I want to do TaintTracking with functions that taint their arguments with userinput. Example:
fgets(buf, sizeof(buf), stdin); // buf is tainted
[...]
n = strlen(buf); // tainted argument to strlen
[...]
memcpy(somewhere, buf, n) // tainted call to memcpy
Semmle should be able to spot this with a Query like the following (just with fgets->strlen as example).
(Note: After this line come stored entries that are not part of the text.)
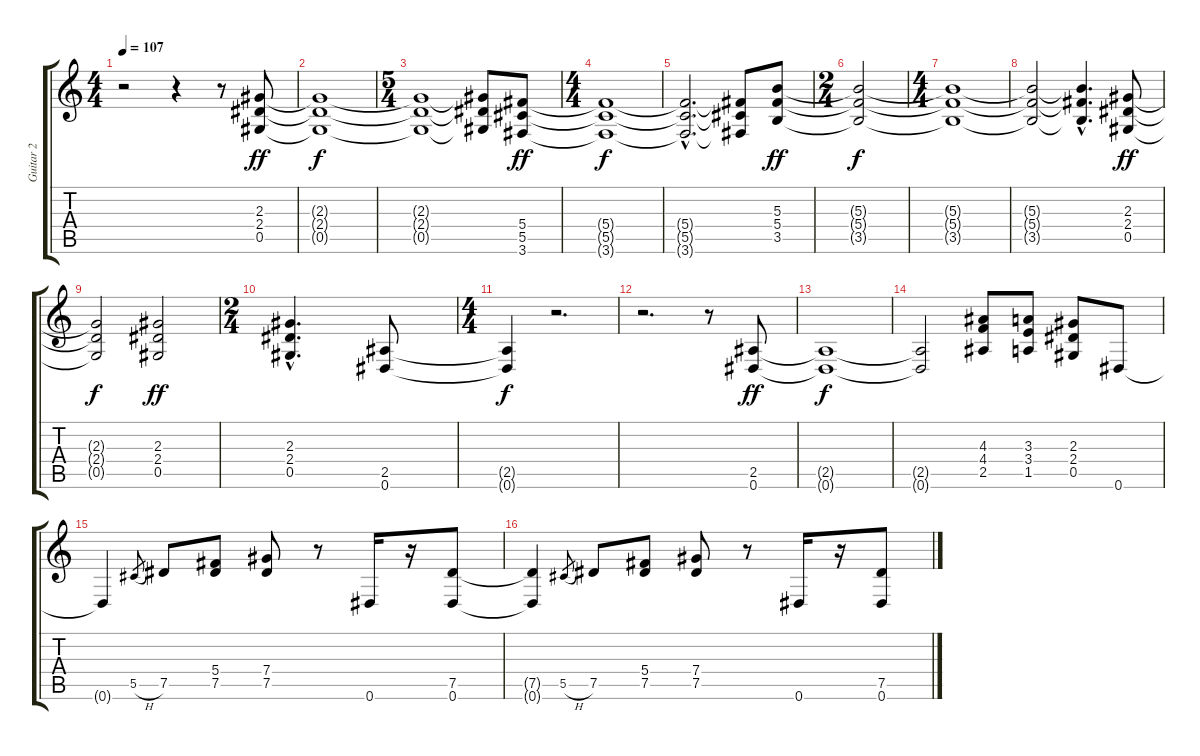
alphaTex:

\track ("Guitar 2" "Guitar 2") {instrument distortionguitar}
\staff {score tabs}
\tuning (Eb4 Bb3 Gb3 Db3 Ab2 Eb2) {hide}
\ts (4 4)
\tempo 107
\clef g2
\ks c
r.2{dy ff instrument distortionguitar} r.4 r.8 (2.3 2.4 0.5).8 |
(2.3{t} 2.4{t} 0.5{t}).1{dy f} |
\ts (5 4)
(2.3{t} 2.4{t} 0.5{t}).1 (2.3{t} 2.4{t} 0.5{t}).8 (5.4 5.5 3.6).8{dy ff} |
\ts (4 4)
(5.4{t} 5.5{t} 3.6{t}).1{dy f} |
(5.4{hac t} 5.5{hac t} 3.6{hac t}).2{d} (5.4{t} 5.5{t} 3.6{t}).8 (5.3 5.4 3.5).8{dy ff} |
\ts (2 4)
(5.3{t} 5.4{t} 3.5{t}).2{dy f} |
\ts (4 4)
(5.3{t} 5.4{t} 3.5{t}).1 |
(5.3{t} 5.4{t} 3.5{t}).2 (5.3{hac t} 5.4{hac t} 3.5{hac t}).4{d} (2.3 2.4 0.5).8{dy ff} |
(2.3{t} 2.4{t} 0.5{t}).2{dy f} (2.3 2.4 0.5).2{dy ff} |
\ts (2 4)
(2.3{hac} 2.4{hac} 0.5{hac}).4{d} (2.5 0.6).8 |
\ts (4 4)
(2.5{t} 0.6{t}).4{dy f} r.2{d} |
r.2{d} r.8 (2.5 0.6).8{dy ff} |
(2.5{t} 0.6{t}).1{dy f} |
(2.5{t} 0.6{t}).2 (4.3 4.4 2.5).8 (3.3 3.4 1.5).8 (2.3 2.4 0.5).8 0.6.8 |
0.6{t}.4 5.5{h}.8{gr} 7.5.8 (5.4 7.5).8 (7.4 7.5).8 r.8 0.6.16 r.16 (7.5 0.6).8 |
(7.5{t} 0.6{t}).4 5.5{h}.8{gr} 7.5.8 (5.4 7.5).8 (7.4 7.5).8 r.8 0.6.16 r.16 (7.5 0.6).8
I am borrowing code from SecurityOptions:
import cpp
import semmle.code.cpp.dataflow.TaintTracking
class IsTaintedArg extends string {
IsTaintedArg() { this = "IsTaintedArg" }
predicate userInputArgument(FunctionCall functionCall, int arg) {
exists(string fname |
functionCall.getTarget().hasGlobalName(fname) and
exists(functionCall.getArgument(arg)) and (fname = "fgets" and arg = 0) // argument 0 of fgets is tainted
)
}
predicate isUserInput(Expr expr, string cause) {
exists(FunctionCall fc, int i |
this.userInputArgument(fc, i) and
expr = fc.getArgument(i) and
cause = fc.getTarget().getName()
)
}
}
class TaintedFormatConfig extends TaintTracking::Configuration {
TaintedFormatConfig() { this = "TaintedFormatConfig" }
override predicate isSource(DataFlow::Node source) {
exists (IsTaintedArg opts |
opts.isUserInput(source.asExpr(), _)
)
}
override predicate isSink(DataFlow::Node sink) {
exists (FunctionCall fc | sink.asExpr() = fc.getArgument(0) and fc.getTarget().hasName("strlen")) // give me all calls that land in strlen's first argument
}
}
from TaintedFormatConfig cfg, DataFlow::Node source, DataFlow::Node sink
where cfg.hasFlow(source, sink)
select sink, source
Yet it does not look like it is working.
When I just Query cfg.isSource()
or cfg.isSink()
however, both source and sink are recognized. But hasFlow()
still returns nothing - although a path should definitely exist.
I am using libssh2 to test my findings, the example flow exists here.
My Query to test around is here.
Does anyone have any idea what I might be doing wrong in the Query above?